§ **Text under study**:
▶

CommonSpace’s weekend news man, Balder McDash, rounds up the main stories
NHS remodelled as the Hunger Games
JEREMY HUNT, secretary of state for health, has announced his intention to remodel the NHS in the style of the Hunger Games.
Members of the public will now compete to receive medical treatment. On the sound of the klaxon, patients will race towards the operating theatre.
Harriet Harman, acting leader of Labour Party, said: “I actually agree with Jeremy’s decision. We have to accept that we lost the election because people found us lacking in imagination.”
David Cameron added: “Jeremy’s doing a marvellous job. As Prime Minister he has my full support. Our NHS is precious and valuable.
“Commoners must learn that free healthcare must be earned through a combination of hard work and determination.”
Labour party washes up on beach
FRENCH investigators this week identified debris found on Reunion Island as fragments of the Labour party.
Tragedy occurred when the party crashed without warning in May. Infighting had broken out among MPs over the direction of travel, causing the party to enter a steep descent and lose control.

◀

§ **Extracted data**:
▶

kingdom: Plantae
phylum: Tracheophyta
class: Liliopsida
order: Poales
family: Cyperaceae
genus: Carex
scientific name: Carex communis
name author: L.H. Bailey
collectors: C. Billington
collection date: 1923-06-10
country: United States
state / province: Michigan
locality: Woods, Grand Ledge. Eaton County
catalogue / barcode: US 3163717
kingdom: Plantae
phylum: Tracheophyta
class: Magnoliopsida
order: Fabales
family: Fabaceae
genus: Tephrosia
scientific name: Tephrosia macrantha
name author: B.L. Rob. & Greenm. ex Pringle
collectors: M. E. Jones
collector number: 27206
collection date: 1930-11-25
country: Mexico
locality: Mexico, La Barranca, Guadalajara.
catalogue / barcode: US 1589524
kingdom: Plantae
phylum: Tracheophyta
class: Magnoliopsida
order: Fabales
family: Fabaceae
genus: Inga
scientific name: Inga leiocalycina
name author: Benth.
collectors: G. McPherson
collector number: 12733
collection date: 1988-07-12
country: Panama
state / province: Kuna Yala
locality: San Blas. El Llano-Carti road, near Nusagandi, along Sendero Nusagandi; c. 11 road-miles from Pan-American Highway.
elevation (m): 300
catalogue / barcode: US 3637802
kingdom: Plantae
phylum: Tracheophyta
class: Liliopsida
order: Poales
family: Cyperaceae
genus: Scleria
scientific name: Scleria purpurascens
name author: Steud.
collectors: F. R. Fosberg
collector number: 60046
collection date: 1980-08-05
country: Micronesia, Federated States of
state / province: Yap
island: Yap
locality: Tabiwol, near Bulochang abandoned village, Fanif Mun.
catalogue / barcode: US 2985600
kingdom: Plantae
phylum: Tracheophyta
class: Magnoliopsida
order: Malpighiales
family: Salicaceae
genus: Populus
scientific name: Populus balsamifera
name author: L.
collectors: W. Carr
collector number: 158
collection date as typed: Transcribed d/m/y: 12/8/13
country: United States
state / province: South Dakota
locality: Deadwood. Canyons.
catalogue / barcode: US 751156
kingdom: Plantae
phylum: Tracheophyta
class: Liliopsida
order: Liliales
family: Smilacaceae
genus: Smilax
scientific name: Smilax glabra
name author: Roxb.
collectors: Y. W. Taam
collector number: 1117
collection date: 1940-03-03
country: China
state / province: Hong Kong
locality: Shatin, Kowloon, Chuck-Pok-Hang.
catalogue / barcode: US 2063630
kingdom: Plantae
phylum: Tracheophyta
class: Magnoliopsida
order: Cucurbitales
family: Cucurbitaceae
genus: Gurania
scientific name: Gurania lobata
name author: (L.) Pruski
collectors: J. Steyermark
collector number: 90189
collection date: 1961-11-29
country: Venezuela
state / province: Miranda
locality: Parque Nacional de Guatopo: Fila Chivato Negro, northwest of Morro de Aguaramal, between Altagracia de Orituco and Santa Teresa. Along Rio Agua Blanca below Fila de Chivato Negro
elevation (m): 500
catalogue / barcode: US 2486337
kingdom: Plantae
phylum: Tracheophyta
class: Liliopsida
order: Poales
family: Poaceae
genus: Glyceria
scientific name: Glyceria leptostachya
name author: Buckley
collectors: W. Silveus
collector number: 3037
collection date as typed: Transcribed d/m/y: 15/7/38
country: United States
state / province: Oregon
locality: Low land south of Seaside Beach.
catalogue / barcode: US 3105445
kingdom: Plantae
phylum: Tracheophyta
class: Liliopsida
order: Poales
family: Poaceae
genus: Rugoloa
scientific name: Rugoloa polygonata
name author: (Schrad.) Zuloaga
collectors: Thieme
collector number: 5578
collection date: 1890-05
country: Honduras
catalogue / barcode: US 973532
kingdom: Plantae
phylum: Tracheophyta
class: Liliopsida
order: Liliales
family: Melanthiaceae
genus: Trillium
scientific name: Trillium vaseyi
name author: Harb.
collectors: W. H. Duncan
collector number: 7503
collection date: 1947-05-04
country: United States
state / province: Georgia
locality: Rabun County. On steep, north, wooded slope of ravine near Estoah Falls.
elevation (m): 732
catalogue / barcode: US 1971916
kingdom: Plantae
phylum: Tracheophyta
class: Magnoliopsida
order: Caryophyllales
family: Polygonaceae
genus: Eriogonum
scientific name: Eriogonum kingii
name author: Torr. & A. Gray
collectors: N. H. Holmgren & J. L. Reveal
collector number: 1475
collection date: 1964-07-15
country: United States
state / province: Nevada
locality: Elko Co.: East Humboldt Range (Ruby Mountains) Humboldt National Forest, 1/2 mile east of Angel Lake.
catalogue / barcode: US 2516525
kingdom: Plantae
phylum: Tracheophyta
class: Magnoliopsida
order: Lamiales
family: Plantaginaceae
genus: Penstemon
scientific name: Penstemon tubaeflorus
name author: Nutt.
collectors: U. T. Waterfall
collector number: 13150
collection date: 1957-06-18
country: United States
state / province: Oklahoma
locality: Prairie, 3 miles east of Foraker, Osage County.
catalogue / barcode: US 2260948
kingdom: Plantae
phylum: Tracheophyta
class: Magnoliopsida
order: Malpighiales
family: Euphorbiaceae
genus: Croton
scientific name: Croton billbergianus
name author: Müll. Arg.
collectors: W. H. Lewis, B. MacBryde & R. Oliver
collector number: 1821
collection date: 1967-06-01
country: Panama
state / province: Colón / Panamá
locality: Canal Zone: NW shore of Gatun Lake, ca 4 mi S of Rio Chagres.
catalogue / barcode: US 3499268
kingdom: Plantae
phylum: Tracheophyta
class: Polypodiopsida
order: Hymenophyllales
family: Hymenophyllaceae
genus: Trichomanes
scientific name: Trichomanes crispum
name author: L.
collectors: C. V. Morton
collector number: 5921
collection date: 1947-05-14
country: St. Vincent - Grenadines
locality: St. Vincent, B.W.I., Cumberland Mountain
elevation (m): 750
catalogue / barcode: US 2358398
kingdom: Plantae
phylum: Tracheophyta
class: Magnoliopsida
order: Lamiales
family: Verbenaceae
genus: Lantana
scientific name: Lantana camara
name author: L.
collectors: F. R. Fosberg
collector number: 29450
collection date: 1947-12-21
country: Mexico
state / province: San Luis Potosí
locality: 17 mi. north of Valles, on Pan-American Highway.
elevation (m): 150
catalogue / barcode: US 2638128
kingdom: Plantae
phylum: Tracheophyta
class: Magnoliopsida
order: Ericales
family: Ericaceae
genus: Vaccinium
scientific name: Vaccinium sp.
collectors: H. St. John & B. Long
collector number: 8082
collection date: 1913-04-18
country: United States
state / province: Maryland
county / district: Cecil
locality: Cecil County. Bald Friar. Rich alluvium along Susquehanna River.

◀

§ **Tasks for this exercise**:
[A] Print the part of the news roundup between "CommonSpace’s weekend news" and "the Hunger Games.", inclusive.
[B] In the news roundup, where was the debris found that French investigators identified as fragments of the Labour party?

§ **Solution list**:
[A]
CommonSpace’s weekend news man, Balder McDash, rounds up the main stories
NHS remodelled as the Hunger Games
JEREMY HUNT, secretary of state for health, has announced his intention to remodel the NHS in the style of the Hunger Games.

[B] On Reunion Island.